Third, we measured several physico-chemical parameters of the fluid inclusions. During a 1 month stay at the University of Lyon, France, in October 2022, we measured the density of the biphasic (liquid+vapor) halite fluid inclusions using Brillouin spectroscopy in the Holocene Dead Sea samples. Then, at Binghamton University -the host for the outgoing phase of the project-, we measured the relative concentration of all major elements in the fluid inclusions of the same samples except sodium and chlorine, using Laser Ablation Inductively Coupled Plasma Mass Spectrometry.
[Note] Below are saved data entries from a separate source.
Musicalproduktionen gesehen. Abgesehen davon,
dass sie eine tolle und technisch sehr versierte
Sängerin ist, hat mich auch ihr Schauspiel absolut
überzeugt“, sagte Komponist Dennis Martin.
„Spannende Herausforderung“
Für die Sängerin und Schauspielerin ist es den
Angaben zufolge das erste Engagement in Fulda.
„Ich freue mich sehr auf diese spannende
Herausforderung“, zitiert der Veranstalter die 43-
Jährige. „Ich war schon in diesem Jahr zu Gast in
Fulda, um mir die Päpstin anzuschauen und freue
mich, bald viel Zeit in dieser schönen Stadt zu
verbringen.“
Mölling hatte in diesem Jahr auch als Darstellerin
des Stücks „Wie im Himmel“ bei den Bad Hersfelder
Finally, we developed a physical lake model of the Dead Sea, written in Wolfram Language. This model incorporates physical equations of all the major heat fluxes, and a simple stratification module based on the empirical observations of the last 45 in the Dead Sea. The model reproduces accurately the temperature of the Dead Sea monitored during the last 45 years. A manuscript is currently in preparation. The final goal of this model is to be applied to past periods to allow interpretation of deep water temperature in terms of atmospheric temperature.
The CROSSROADS has already achieved important progress beyond the state of the art. It has made halite fluid inclusion paleothermometry a robust paleothermometer, applied this paleothermometer to reconstruct paleotemperatures in the Dead Sea during the Holocene, made several steps towards the reconstruction of the chemical composition, volume and lake level of the Dead Sea during the Holocene, and developed a thermal model that accurately reproduces the temperature of the modern Dead Sea. Next expected results are (i) a reconstruction of the absolute concentration of all major elements, by combining density, relative concentration and chemical modelling results; (ii) a reconstruction of the lake levels of the Dead sea during the Holocene; (iii) and a reconstruction of the temperature of the deep Dead sea throughout the Holocene, obtained by applying water column height correction to the halite fluid inclusion homogenization temperatures. This Holocene temperature and hydrological reconstruction will provide unprecedented insights into the quantitative evolution of temperatures and rainfall in the Eastern Mediterranean during the last 12,000 years, allowing for a better understanding of the parameters that drive atmospheric circulation changes in the area.